Возможно, лишь запор,Возможно, лишь запор,Вернее – констипация…
Но это, разумеется, было не так. Он с самого начала и всегда знал, что это неправда.
И в непроницаемой тишине, которая сияла и пульсировала жизнью, снова появилось понимание. Более красивое, чем музыка Моцарта, более красивое, чем небо на закате или чем Венера, появившаяся между двух кипарисов.
И от тех кипарисов он двинулся по узлам решетки, чтобы обнаружить себя сначала в Пестуме на закате ветреного дня во все более сгущавшихся сумерках. А потом переместиться к воспоминанию о Долине белой лошади, где июльское солнце посылало отчаянно сильные лучи света в голубую расщелину между грозившими вскоре сойтись вместе тяжелыми грозовым тучами. А существовали еще «Кукурузный бог из Копана», «Последнее причастие святого Иеремии». И та вещица Констебля из музея Виктории и Альберта… Ах да, «Сусанна и старцы».
Но это не был мраморный бледный силуэт, волшебно прекрасный в своей наготе. Это снова Мими. Мими, развалившаяся на диване, коротконогая, нагая, но не прозрачная на фоне пестрой драпировки.

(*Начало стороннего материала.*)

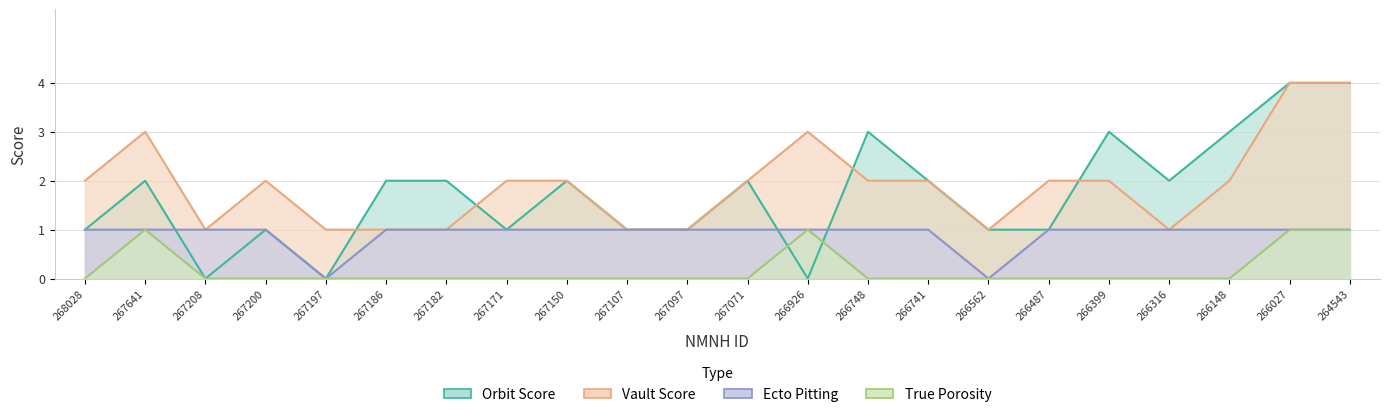

What is the total value across all series at 268028?

4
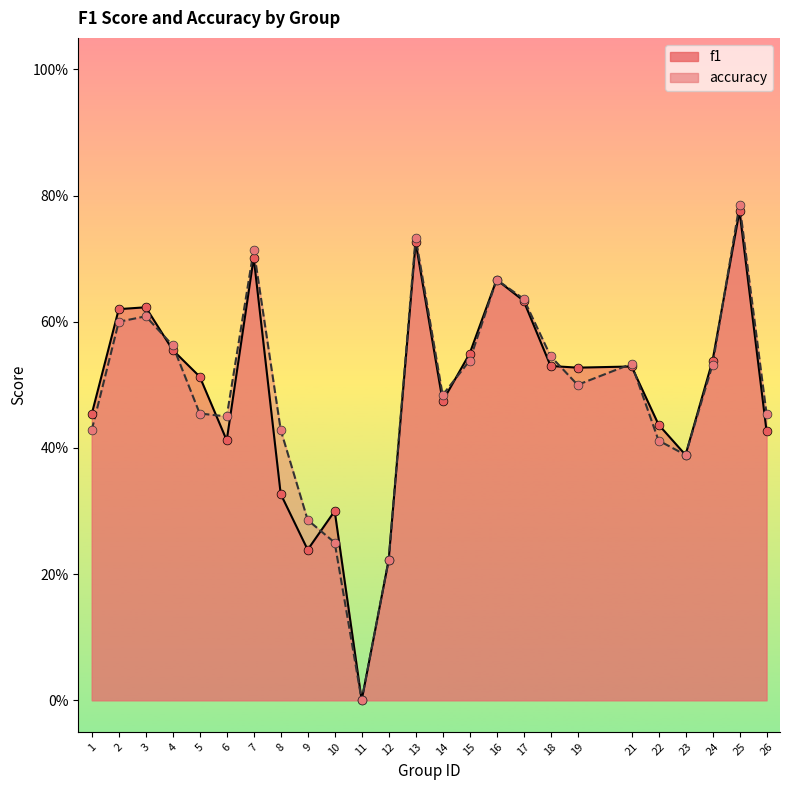

What is the total value across all series at 3?

1.2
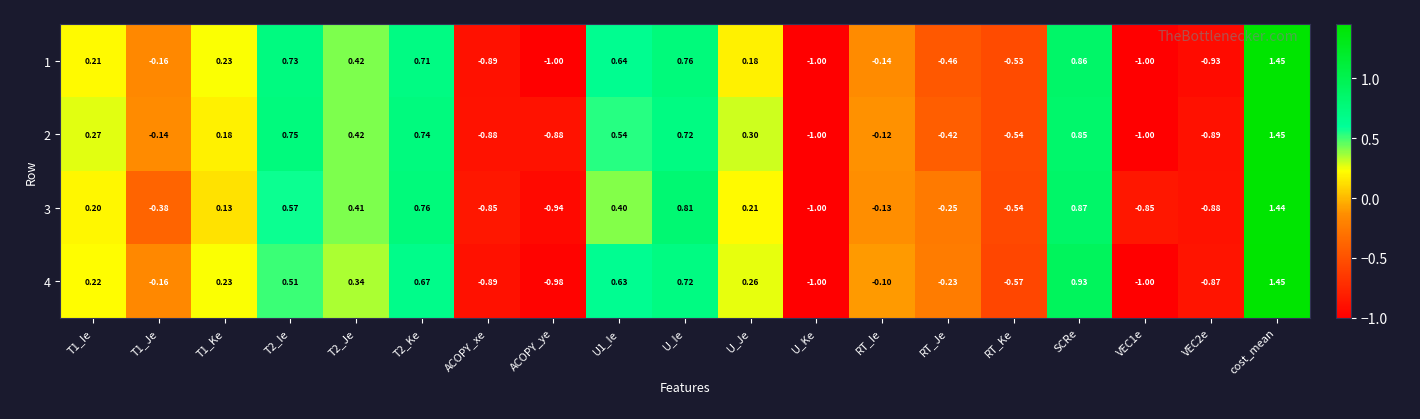

At how many categories does at least one series exceed 0?

10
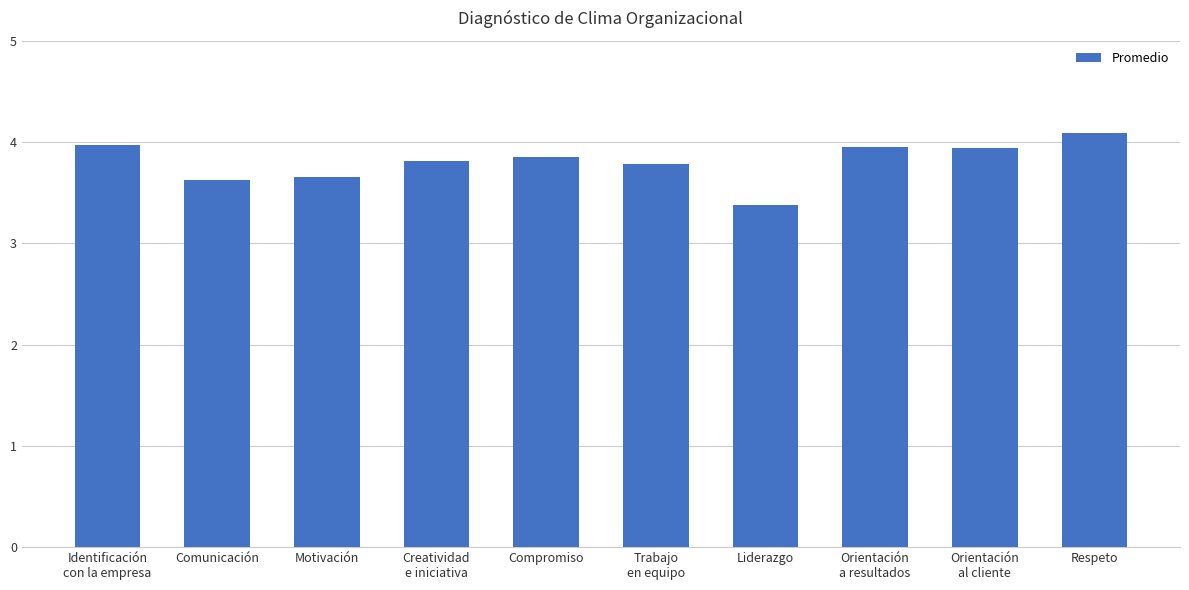

The value at Trabajo
en equipo is 3.8. True or false?

True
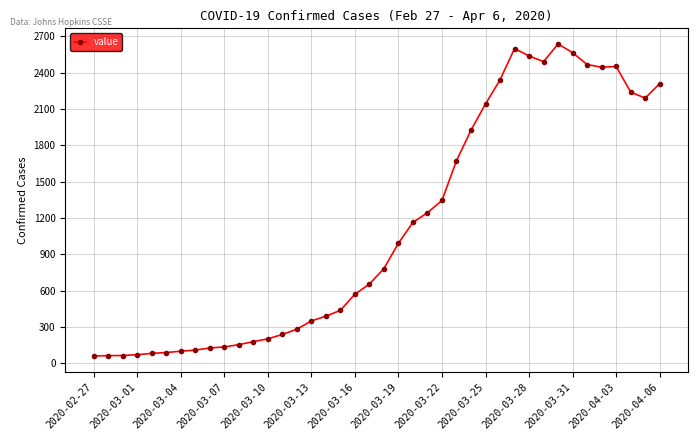

What is the smallest value displayed?

61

И опять его вовлекло внутрь безжалостного осознания небытия, такого отвратительного, что оно вызывало только омерзение к самому себе, только стыд, осуждение и смертный приговор.
Чтобы уйти от этой невыносимой боли, он снова окунулся в разрез между полами халата, к ласкам и любовным играм, к сигарам и к смеху. Но на этот раз свечение не померкло. Наоборот, оно сделалось ярким до полной нестерпимости и еще более невероятно красивым.
Затем страх сменился негодованием, взрывом гнева и ненависти. И каким-то чудом он в один момент вспомнил все грязные ругательства из своего словарного запаса – родные английские, с трудом заученные немецкие, французские и итальянские.
И взрыв озлобления, поток этих жутких слов принес немедленное облегчение. Интенсивность свечения заметно ослабела, и он снова отстранился от страшного понимания, которое заставляло судить себя и приговаривать к позору. Не осталось ничего, кроме красоты где-то далеко, всего лишь фоном, как небо после заката. Но он теперь видел эту красоту насквозь, понимал, что она служит лишь приманкой и склоняет тебя к какому-то из самых ужасных способов самоубийства.
Самоубийство, самоубийство – они все хотели, чтобы ты наложил на себя руки. И тут же он увидел фрагмент себя самого в книжном магазине Бруно, а потом Бруно по дороге на вокзал. Смотревшего на тебя этим своим странным взглядом, мягко убеждая в необходимости прощения, а потом еще пытавшегося загипнотизировать. Чтобы под гипнозом добиться твоего саморазрушения.
Соскользнув в сторону, на другую плоскость пространственной решетки, он вдруг вступил в соприкосновение со знанием, которое, как он сразу понял, принадлежало Бруно. Видение – смутное и расплывчатое – голых стен гостиничного номера, но тоже залитых светом. Только на этот раз свечение оказалось нежно-голубым. Голубым и почему-то воспринимавшимся музыкой. Мерцание и переливы сияния, бессловесная мелодия среди завитков невидимой раковины.
Красота, и умиротворение, и нежность – немедленно узнаваемые и немедленно отвергаемые. Познанные только для того, чтобы сразу их возненавидеть, облить грязью, осыпать ругательствами на четырех языках.
Святой Виллибальд, возносящий свои молитвы в номере затрапезного отеля. Святой Вунибальд, созерцающий свой пуп. Ослиная тупость. Достойно лишь презрения. И если дурак воображал, что такими дешевыми трюками сможет устыдить тебя и довести до желания добровольно расстаться с жизнью, то он глубоко заблуждался. Кем он себя возомнил, играя с этим проклятым светом? Но что бы он там о себе ни думал, он оставался все тем же старым Бруно, потрепанным жизнью букинистом с сыроватым интеллектом и единственным даром – впустую трепать языком.
Но затем он понял, что Бруно был не одинок, что познание Бруно света не оставалось единственным познанием. Существовала целая галактика такого знания. К свету через участие, единение со светом, который один только и давал им возможность бытия. Выделял человека, делал его узнаваемым в пределах целой вселенной вариантов, превращал его существование из всего лишь возможного в действительно реализованное.